Precisato l’ambito criminale della vicenda del morto, c’è da chiedersi: perché tutta questa enfasi mediatica che l’ha portata agli onori della cronaca internazionale? Perché viene speso un prezzo altissimo dell’immagine dell’Italia? Perché tutti, politici, rappresentanti delle istituzioni (Ministro dell’Interno, Prefetto, Questore, Comandanti territoriali dell’Arma, Sindaco e Comandante del VVUU e quanti altri), e persino prelati, di fronte all’artificioso clamore cercano di smarcarsi dimostrando addirittura stupore ed incredulità, asserendo di nulla sapere e conoscere ?
Una amara verità si affaccia sulla vicenda e su altre analoghe: quando, a torto o a ragione, si parla di mafia, tutti si sporcano e si insudiciano i calzoni!

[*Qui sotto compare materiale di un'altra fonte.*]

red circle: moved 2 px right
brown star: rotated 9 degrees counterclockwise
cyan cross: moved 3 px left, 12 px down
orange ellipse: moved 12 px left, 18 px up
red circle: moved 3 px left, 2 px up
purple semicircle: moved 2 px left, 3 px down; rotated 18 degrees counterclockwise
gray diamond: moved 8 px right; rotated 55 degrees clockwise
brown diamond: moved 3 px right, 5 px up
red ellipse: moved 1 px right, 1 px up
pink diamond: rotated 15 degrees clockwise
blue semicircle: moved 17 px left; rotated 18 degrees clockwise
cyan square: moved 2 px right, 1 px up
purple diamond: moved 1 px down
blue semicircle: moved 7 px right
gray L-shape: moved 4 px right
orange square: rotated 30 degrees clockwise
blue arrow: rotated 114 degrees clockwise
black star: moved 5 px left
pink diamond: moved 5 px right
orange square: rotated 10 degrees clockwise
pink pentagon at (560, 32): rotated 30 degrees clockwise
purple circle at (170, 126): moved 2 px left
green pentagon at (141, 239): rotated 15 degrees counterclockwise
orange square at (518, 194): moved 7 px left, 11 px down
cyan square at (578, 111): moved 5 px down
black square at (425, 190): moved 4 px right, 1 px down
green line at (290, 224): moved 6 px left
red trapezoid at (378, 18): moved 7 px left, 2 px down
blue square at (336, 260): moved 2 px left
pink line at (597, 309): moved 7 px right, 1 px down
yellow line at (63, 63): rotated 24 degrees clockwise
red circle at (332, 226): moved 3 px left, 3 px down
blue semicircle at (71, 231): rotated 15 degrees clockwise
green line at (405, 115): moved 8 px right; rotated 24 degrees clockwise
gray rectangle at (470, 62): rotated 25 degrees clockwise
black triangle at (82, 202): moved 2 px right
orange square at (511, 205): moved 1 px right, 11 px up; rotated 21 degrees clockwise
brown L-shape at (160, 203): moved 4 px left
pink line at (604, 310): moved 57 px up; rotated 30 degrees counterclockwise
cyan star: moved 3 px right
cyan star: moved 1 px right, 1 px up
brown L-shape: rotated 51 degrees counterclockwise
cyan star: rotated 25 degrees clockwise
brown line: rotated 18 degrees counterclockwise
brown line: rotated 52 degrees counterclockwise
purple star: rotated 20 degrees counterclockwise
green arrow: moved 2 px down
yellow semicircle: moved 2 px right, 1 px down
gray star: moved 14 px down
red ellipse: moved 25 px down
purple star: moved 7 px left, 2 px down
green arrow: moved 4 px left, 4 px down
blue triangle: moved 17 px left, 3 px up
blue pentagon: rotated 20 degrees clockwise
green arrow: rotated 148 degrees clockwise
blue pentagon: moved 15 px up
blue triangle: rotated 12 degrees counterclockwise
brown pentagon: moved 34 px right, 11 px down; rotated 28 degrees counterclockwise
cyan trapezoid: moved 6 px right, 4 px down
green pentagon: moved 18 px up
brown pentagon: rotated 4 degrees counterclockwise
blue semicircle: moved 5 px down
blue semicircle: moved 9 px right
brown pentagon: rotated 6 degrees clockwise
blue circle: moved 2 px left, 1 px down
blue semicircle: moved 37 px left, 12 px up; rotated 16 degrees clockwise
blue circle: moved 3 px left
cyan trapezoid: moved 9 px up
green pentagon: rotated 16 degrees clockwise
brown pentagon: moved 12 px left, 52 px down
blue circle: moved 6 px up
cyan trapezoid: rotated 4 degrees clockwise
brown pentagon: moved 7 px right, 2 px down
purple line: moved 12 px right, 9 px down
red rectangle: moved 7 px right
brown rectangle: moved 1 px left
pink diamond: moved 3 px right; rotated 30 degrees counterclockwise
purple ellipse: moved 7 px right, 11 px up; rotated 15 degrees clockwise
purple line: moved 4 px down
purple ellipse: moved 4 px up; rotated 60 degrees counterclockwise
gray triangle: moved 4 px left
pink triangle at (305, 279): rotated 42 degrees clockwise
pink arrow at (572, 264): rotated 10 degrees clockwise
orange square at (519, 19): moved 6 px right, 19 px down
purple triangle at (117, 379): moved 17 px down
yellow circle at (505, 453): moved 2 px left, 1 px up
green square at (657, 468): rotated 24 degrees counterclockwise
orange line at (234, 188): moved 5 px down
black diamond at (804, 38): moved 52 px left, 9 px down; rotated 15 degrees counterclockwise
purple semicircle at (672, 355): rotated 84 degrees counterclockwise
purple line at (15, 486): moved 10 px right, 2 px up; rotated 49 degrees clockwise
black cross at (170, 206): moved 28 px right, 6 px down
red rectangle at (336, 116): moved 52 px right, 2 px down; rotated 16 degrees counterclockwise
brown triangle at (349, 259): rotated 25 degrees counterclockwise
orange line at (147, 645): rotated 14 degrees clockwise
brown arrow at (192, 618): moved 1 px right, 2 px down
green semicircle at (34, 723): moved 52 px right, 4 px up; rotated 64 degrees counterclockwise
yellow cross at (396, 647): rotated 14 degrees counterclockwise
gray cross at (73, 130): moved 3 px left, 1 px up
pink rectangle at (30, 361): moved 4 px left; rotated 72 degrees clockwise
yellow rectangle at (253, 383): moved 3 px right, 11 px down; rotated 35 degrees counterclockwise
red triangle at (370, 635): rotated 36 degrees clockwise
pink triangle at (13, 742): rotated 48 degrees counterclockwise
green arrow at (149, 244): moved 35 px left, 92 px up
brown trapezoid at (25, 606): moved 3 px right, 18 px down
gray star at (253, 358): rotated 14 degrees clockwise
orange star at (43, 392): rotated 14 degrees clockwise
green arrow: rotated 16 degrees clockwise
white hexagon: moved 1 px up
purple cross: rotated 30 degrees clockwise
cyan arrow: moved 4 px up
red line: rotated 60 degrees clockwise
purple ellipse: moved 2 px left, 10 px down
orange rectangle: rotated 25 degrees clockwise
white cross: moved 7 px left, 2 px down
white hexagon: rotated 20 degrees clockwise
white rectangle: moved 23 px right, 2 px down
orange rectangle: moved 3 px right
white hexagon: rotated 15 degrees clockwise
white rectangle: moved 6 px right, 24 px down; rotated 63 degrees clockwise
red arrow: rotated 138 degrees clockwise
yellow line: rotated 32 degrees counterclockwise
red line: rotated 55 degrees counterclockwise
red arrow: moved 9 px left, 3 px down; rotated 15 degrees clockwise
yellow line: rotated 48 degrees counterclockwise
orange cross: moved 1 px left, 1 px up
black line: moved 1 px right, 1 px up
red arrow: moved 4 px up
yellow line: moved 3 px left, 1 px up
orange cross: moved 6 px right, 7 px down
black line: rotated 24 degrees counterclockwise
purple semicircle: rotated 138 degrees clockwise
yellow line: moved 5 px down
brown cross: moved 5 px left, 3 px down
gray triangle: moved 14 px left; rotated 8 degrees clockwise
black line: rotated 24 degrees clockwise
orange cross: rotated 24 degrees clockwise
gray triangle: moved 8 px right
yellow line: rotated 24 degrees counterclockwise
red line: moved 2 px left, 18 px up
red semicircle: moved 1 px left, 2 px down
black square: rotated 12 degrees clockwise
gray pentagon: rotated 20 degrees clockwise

A ragione, potrebbe andare bene, ma a torto, è da denunciare un clima esasperato ed esasperante di “caccia all’untore”.
E c’è da chiedersi: nell’interesse di chi o di cosa tale modo di gestione mediatica?
Una coincidenza fa riflettere. Sia il caso di Mafia Capitale che quello del funerale del capo clan dei Casamonica hanno in comune la forzatura di volere attribuire il crisma mafioso a vicende criminali che, pur di spessore, nulla hanno a che fare con la mafia.
A ben vedere, però, è l’unico grimaldello per azzerare le Istituzioni romane. Forse si vuole arrivare allo scioglimento indolore, fino ad ieri molto contrastato, del Consiglio Comunale di Roma per pericolo di infiltrazioni mafiose, imponendone la soluzione al Governo? Forse si vuole creare ad arte a Roma un pesante clima di legittima suspicione per spostare il processo ai politici e alla volgare banda Buzzi in altre sedi e delegittimare i magistrati romani? Forse si vogliono creare le condizioni per gestire in esclusiva e senza controlli l’imprevisto “Giubileo” dell’anno prossimo, foriero anche di enormi profitti economici?
Tutto è oggi possibile. Un fatto è certo: se “Parigi val bene una messa”, come disse Enrico IV per ottenere la corona di Francia, “Roma val bene un funerale” per essere conquistata.